SOURCE DOCUMENT =
Start of Block
Until recently I was able to leave my wife for hours even several days at times. I used a service that came in one or two times daily to make sure she ate, took her meds and assist with her colostomy. My wife was able to take care of our dog and herself with the assistance of the service. Recently my wife started having panic attacks late at night with hyperventilating, increase in heart rate, lowering 02 sats, etc etc. I'd would hate to imagine her going through one of these attacks with no one here to help her calm down and relax. So, I can't leave her anymore especially at night time. I'm committed to caring for the woman I love and have been with for 60 years, but, with my heart and other problems I fear for my own health if I can't get away occassionally.
Difficult now: Until recently I was... - Memory Health: Al...
Difficult now
Chuck-- If you can give us a general idea of where you live it will be easier for people who live in the same general area to give you suggestions relating to what service might be available to you to give a break. Here in Florida I was able to get temporary 24.7 help only when my husband was eligible for home hospice care, which granted me an occasional five day respite by sending him to a nursing home for that time. I was never able to care for my own health until I gave in and had him admitted to a nursing home. If you have been with your wife for 60 years, you must be an age where it's essential that you get some rest.
End of Block
WORK ORDER A = In the caregiving forum thread, how long has the first writer been with his wife?
WORK ORDER B = Continue the caregiving forum thread from where it stops.

SOURCE MATERIAL =
Start of Block
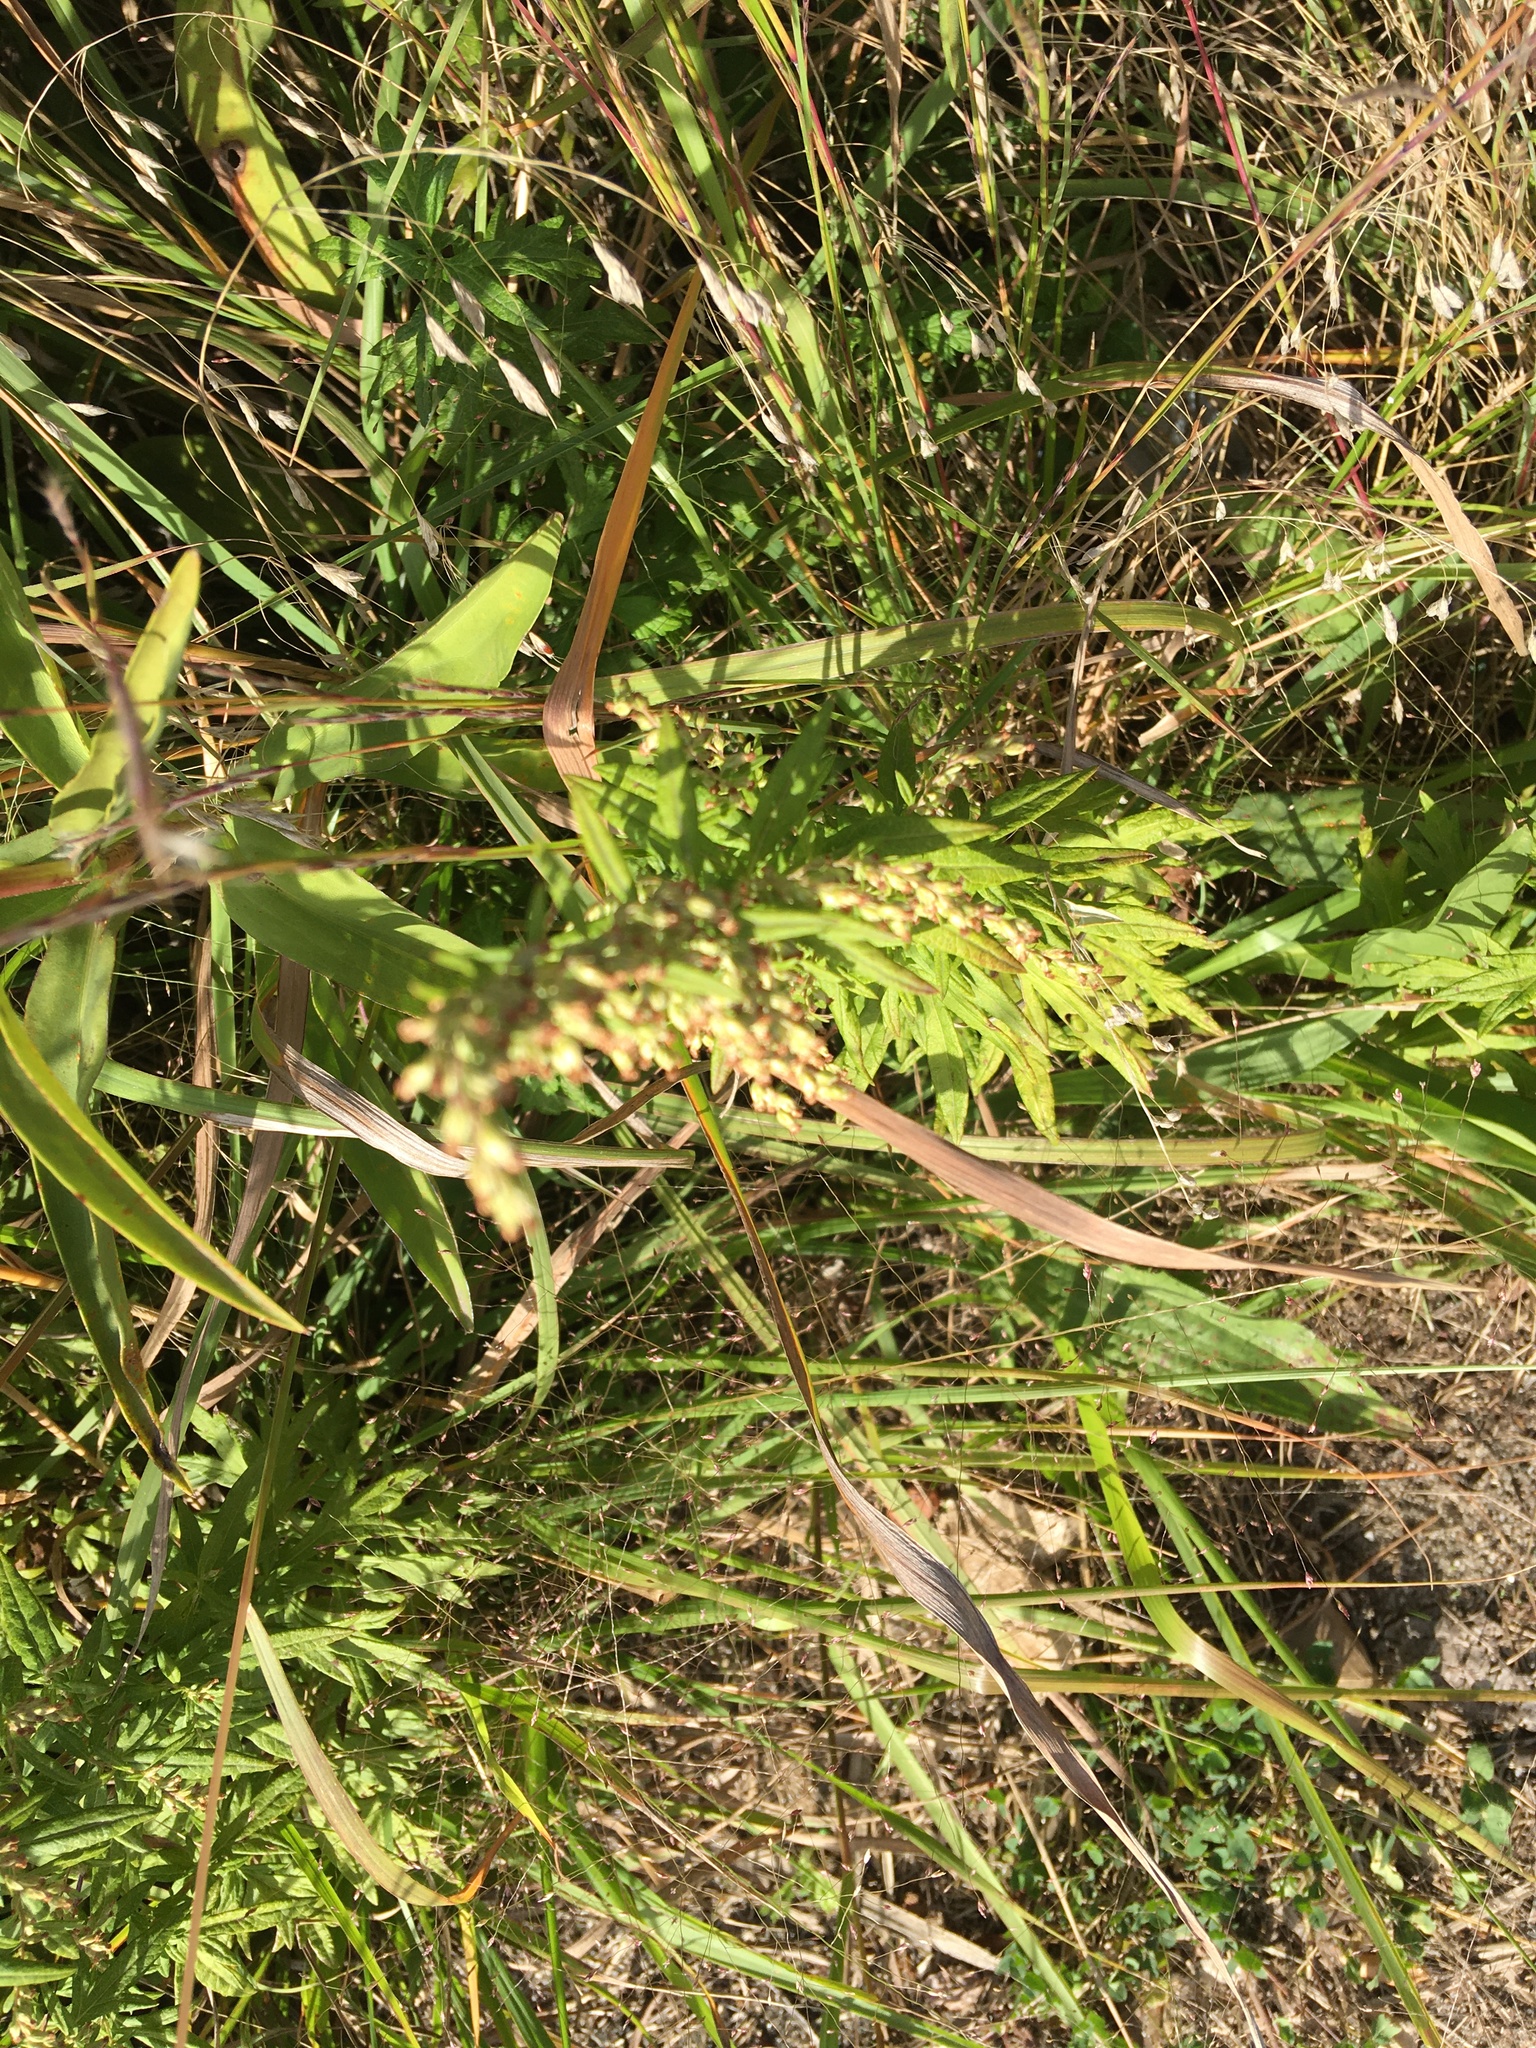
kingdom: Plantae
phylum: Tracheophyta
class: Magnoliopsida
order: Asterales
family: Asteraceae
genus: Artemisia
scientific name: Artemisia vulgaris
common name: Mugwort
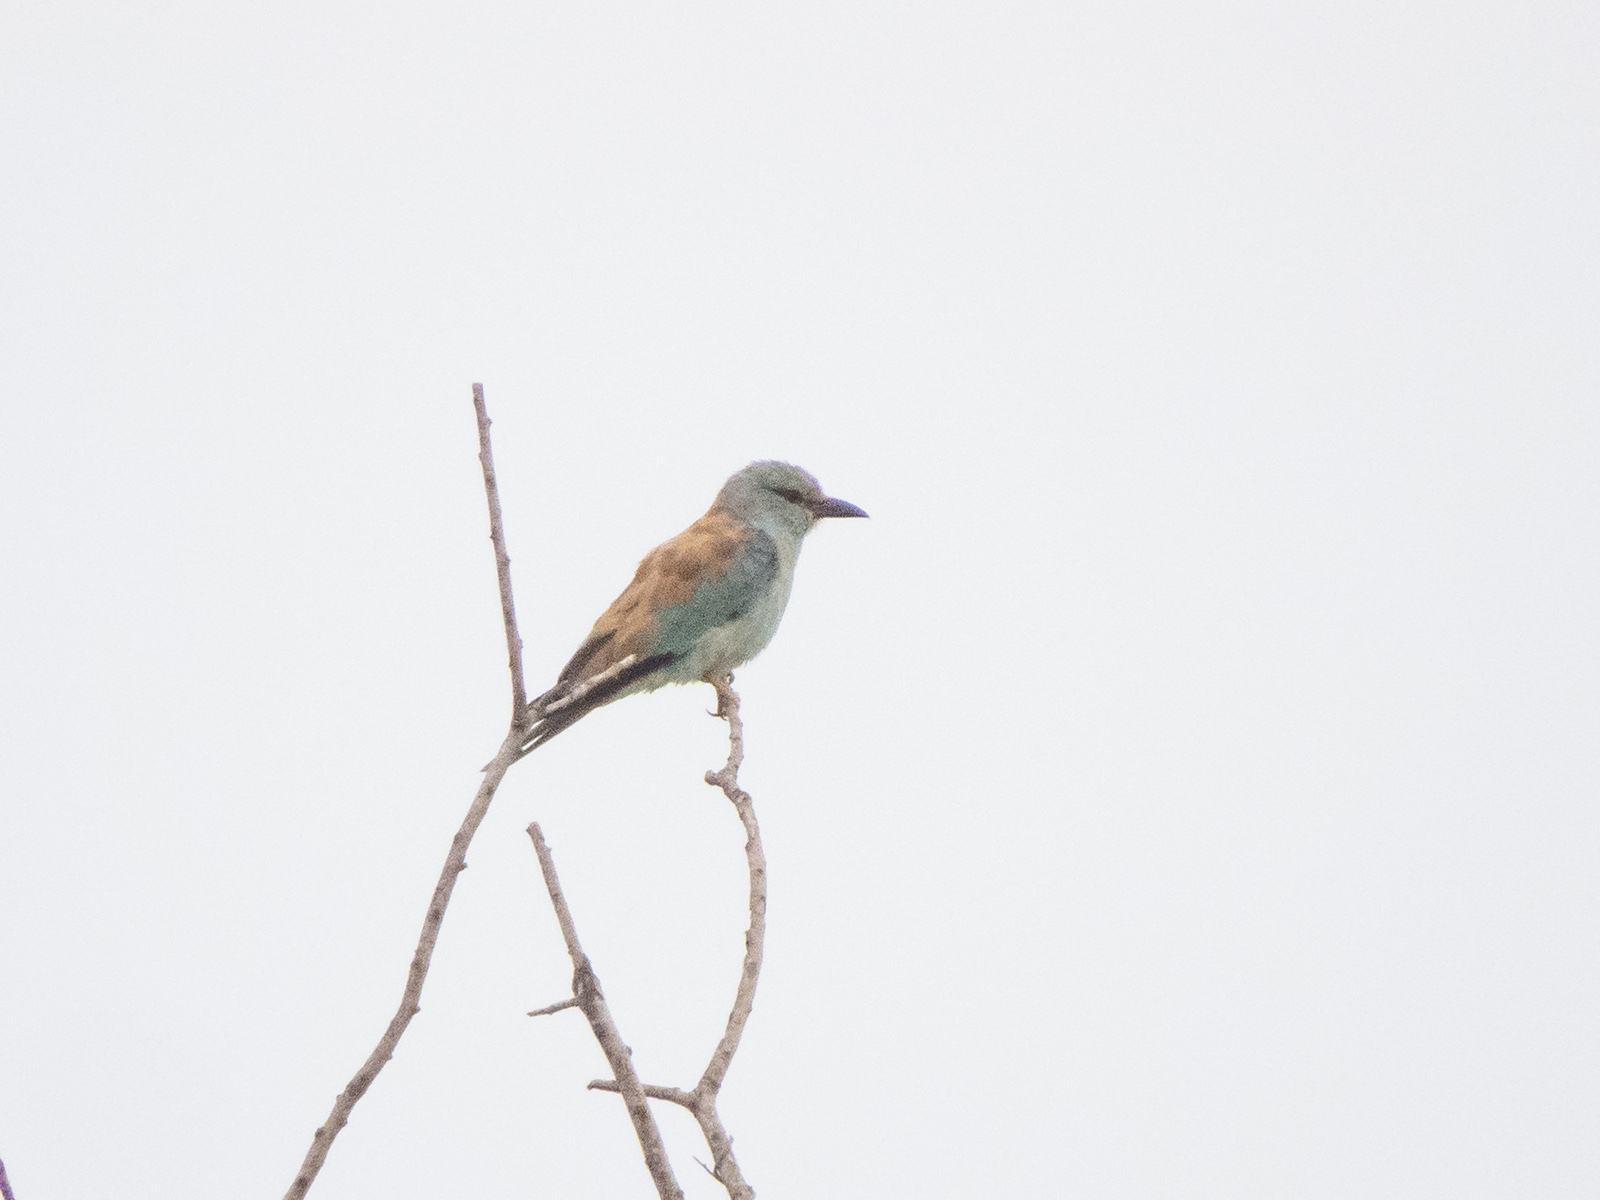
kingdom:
End of Block
RESPONSE A = 60 years.

RESPONSE B =
Thanks jaykay. Appreciate your response. I live in Riverside County in So. California. Yes, it certainly wouldn't help anyone if I became ill or worse. Our two children are not in positions to offer much assistance. Financially I am unable to place her in a facility where she wouldn't be happy anyway. She is under Hospice care but they don't offer respite care for caregivers. Thanks again.
Chuck,
I don't know if you would be open to the idea or your wife would tolerate it, but many assisted living facilities with dementia units offer respite care. For a fee, and if they have a room, they will accept the patient for up to a week in some cases. They usually have nursing services on staff or on call, supply meals, assist with meds (some dispense), check on the resident throughout the night, etc... You need to vet the facility thoroughly but many are excellent and would provide you with that much needed rest while hopefully providing a sense of security.
This was an option we explored with my parents, hope it is of some help.
Poppygail
Hi Poppygail. Thanks for the suggestion. I have used a local facility for respite care but it just didn't work out. Although the staff was very caring and attentive, my wife caused problems claiming they weren't feeding her and refusing their assistance with bathing, etc. She also accused me of "sticking her away" so I could spend time with a girlfriend. I was actually fishing with my brother. She even called our daughter in the middle of the night claiming they were trying kill her. They were very caring and understanding but it just caused too much stress on everyone to try that again. At home she's okay without the severe mental lapses. Thanks again.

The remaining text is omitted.